BATTLE-SCARRED THING & GAJIN WOLVERINE II
The trouble with a four member team, at least when it came to Minimates and their early three two-pack per assortment structure, is that you end up with extra slots. In the case of the Fantastic Four, there have been a number of different approaches to filling those extra slots. In the case of their first entry into the line, the approach was hard-lining the heavy hitter mash-ups. More Thing! More Wolverine! Yes!
THE FIGURES THEMSELVES
Battle-Scarred Thing and Gajin Wolverine II are the last set from the Fantastic Four-themed eighth series of Marvel Minimates. Battle-Scarred Thing remained exclusive to this assortment (for his own good, really), while Wolverine was re-packed with a standard Spider-Man for Target.

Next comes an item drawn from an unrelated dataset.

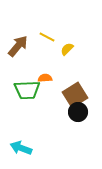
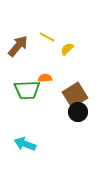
cyan arrow: moved 4 px right, 4 px up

Battle-Scarred Thing is actually interesting, in that he’s Minimates’ first real stab at a figure based on a specific comics appearance. He was patterned on the Thing’s torn up appearance following a run-in with Wolverine in Fantastic Four #374, which I guess is meant to really give Wolverine an excuse to be in this set. It doesn’t really work out quite so well. This was the fourth version of Thing we’d gotten, and he follows the “Clobberin’ Time” model of putting Ben in one of his actual uniforms. He’s built on the standard C3 body, so he’s 2 1/4 inches tall and he has 14 points of articulation. Structurally, he’s the same as the more basic Thing from this assortment, with the same head piece, chest block, and bulked up hands. The powerhouse piece is still fine, but I really don’t like that head piece. Fortunately, this would mark its last use. The paint work changes things up here, obviously to give Ben his costume change. I do find it interesting how he has a standard looking musculature on the uniform, despite the standard one from this set not getting any musculature at all. Also, thanks to this costume being a post-Byrne one, it’s got white boots, so it doesn’t really match the rest of the team from this same assortment. And that’s not even getting started on the blue sections being actually blue, rather than the black they should properly be. Thing’s face gets adjusted detailing to include the scarring he got from Wolverine. It doesn’t help the already less than stellar Thing head from the regular version in this set. What does help that face, however, is the full helmet that this guy includes as an accessory, replicating the one he wore in the comics after getting injured. It’s actually a pretty cool piece, and it’s nice that they gave him an accessory, and even a unique one at that.
This Wolverine’s official name is “Gajin Wolverine II”, which is quite the monicker. “What happened to Gajin Wolverine I?” you might ask? He was a summer con exclusive in 2004, and he’s honestly only very minorly different from this guy. “Why Gajin?” you may follow up? I guess it’s in reference to his first solo series, where he was in Japan, and referred to as “Gajin” fairly regularly. It’s a very specific reference for something that would far more simply be summed up with the name “Brown Costume Wolverine”, but here we are. Also, it’s worth noting that, while the Thing in this set is very specifically patterned on an issue where he has a run-in with Wolverine, in said issue, Wolverine was sporting his tiger stripe costume, not the brown one presented here. Oh well. Structurally, this guy’s *mostly* the same as the GSXM Wolvie. The only change up is that instead of having the long feet under his boot pieces, he’s got the C3 feet, which means there’s a gap between the two of them at the front. He doesn’t have the peg hole in his head, because they weren’t quite standard yet, and the older mask piece meant it wasn’t required. The paint work on this guy’s overall not bad. There’s one small gaffe with the secondary color on his mask being brown instead of orange, but beyond that the colors work well, and the detailing on both the face and the torso is pretty much straight out of Miller’s illustrations from the miniseries. He was certainly one of the most detailed ‘mates at the time, and rather starkly contrasts with his assortment mates. Wolverine had no accessories, as neither extra hands nor hair pieces had become standard quite yet.
THE ME HALF OF THE EQUATION
This whole series got passed on by me, but even before that, this one wasn’t really high on my radar. The appeal of such an extraneous re-pops of heavy hitters was kind of low for me. When I finally got around to picking up this series from All Time last year, I still hesitated on these two, but they were there, and I figured “why not?” Wolverine’s actually pretty solid, even by later standards. The Thing, on the other hand, was iffy when he was new, and has not been helped by time.